**TASK TO COMPLETE**
Set down each entry below exactly as it stands.

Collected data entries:
+ + + +
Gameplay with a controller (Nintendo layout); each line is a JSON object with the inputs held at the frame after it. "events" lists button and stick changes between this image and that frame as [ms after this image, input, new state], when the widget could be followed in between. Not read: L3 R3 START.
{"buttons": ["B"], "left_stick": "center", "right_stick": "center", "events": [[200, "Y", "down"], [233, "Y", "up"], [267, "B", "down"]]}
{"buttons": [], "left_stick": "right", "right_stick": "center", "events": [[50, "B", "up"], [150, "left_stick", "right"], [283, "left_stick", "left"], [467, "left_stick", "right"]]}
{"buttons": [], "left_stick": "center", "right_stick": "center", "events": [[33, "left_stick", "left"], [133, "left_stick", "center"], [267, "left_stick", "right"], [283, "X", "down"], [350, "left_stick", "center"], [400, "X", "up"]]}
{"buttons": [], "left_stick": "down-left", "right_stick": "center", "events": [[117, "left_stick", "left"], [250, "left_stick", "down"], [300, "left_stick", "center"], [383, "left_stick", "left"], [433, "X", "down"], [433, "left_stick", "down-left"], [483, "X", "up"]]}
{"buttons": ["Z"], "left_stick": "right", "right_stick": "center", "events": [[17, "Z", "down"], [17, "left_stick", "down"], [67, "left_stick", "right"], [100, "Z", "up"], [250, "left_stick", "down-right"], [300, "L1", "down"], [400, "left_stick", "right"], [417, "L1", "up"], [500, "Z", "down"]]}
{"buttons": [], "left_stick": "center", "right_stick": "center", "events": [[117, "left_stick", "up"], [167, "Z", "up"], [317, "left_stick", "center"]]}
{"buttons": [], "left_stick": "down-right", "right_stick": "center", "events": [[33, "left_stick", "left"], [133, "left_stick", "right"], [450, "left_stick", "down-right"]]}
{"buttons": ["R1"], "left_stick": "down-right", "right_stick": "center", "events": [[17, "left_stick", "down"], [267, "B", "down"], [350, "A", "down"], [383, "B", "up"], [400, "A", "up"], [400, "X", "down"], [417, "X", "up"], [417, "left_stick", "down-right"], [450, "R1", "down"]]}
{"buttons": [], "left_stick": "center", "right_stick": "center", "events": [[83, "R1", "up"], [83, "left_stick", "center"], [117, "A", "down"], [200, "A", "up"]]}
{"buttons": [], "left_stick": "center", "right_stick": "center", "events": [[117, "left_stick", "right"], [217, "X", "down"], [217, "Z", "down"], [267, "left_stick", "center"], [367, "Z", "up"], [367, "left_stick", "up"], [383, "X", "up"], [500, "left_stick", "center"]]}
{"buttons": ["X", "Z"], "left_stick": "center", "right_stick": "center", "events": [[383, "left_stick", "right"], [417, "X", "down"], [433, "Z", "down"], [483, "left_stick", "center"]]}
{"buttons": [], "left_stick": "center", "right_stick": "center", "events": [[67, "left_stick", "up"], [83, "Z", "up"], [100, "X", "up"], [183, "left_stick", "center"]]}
+ + + +
**ANSWER SPACE**
Gameplay with a controller (Nintendo layout); each line is a JSON object with the inputs held at the frame after it. "events" lists button and stick changes between this image and that frame as [ms after this image, input, new state], when the widget could be followed in between. Not read: L3 R3 START.
{"buttons": ["B"], "left_stick": "center", "right_stick": "center", "events": [[200, "Y", "down"], [233, "Y", "up"], [267, "B", "down"]]}
{"buttons": [], "left_stick": "right", "right_stick": "center", "events": [[50, "B", "up"], [150, "left_stick", "right"], [283, "left_stick", "left"], [467, "left_stick", "right"]]}
{"buttons": [], "left_stick": "center", "right_stick": "center", "events": [[33, "left_stick", "left"], [133, "left_stick", "center"], [267, "left_stick", "right"], [283, "X", "down"], [350, "left_stick", "center"], [400, "X", "up"]]}
{"buttons": [], "left_stick": "down-left", "right_stick": "center", "events": [[117, "left_stick", "left"], [250, "left_stick", "down"], [300, "left_stick", "center"], [383, "left_stick", "left"], [433, "X", "down"], [433, "left_stick", "down-left"], [483, "X", "up"]]}
{"buttons": ["Z"], "left_stick": "right", "right_stick": "center", "events": [[17, "Z", "down"], [17, "left_stick", "down"], [67, "left_stick", "right"], [100, "Z", "up"], [250, "left_stick", "down-right"], [300, "L1", "down"], [400, "left_stick", "right"], [417, "L1", "up"], [500, "Z", "down"]]}
{"buttons": [], "left_stick": "center", "right_stick": "center", "events": [[117, "left_stick", "up"], [167, "Z", "up"], [317, "left_stick", "center"]]}
{"buttons": [], "left_stick": "down-right", "right_stick": "center", "events": [[33, "left_stick", "left"], [133, "left_stick", "right"], [450, "left_stick", "down-right"]]}
{"buttons": ["R1"], "left_stick": "down-right", "right_stick": "center", "events": [[17, "left_stick", "down"], [267, "B", "down"], [350, "A", "down"], [383, "B", "up"], [400, "A", "up"], [400, "X", "down"], [417, "X", "up"], [417, "left_stick", "down-right"], [450, "R1", "down"]]}
{"buttons": [], "left_stick": "center", "right_stick": "center", "events": [[83, "R1", "up"], [83, "left_stick", "center"], [117, "A", "down"], [200, "A", "up"]]}
{"buttons": [], "left_stick": "center", "right_stick": "center", "events": [[117, "left_stick", "right"], [217, "X", "down"], [217, "Z", "down"], [267, "left_stick", "center"], [367, "Z", "up"], [367, "left_stick", "up"], [383, "X", "up"], [500, "left_stick", "center"]]}
{"buttons": ["X", "Z"], "left_stick": "center", "right_stick": "center", "events": [[383, "left_stick", "right"], [417, "X", "down"], [433, "Z", "down"], [483, "left_stick", "center"]]}
{"buttons": [], "left_stick": "center", "right_stick": "center", "events": [[67, "left_stick", "up"], [83, "Z", "up"], [100, "X", "up"], [183, "left_stick", "center"]]}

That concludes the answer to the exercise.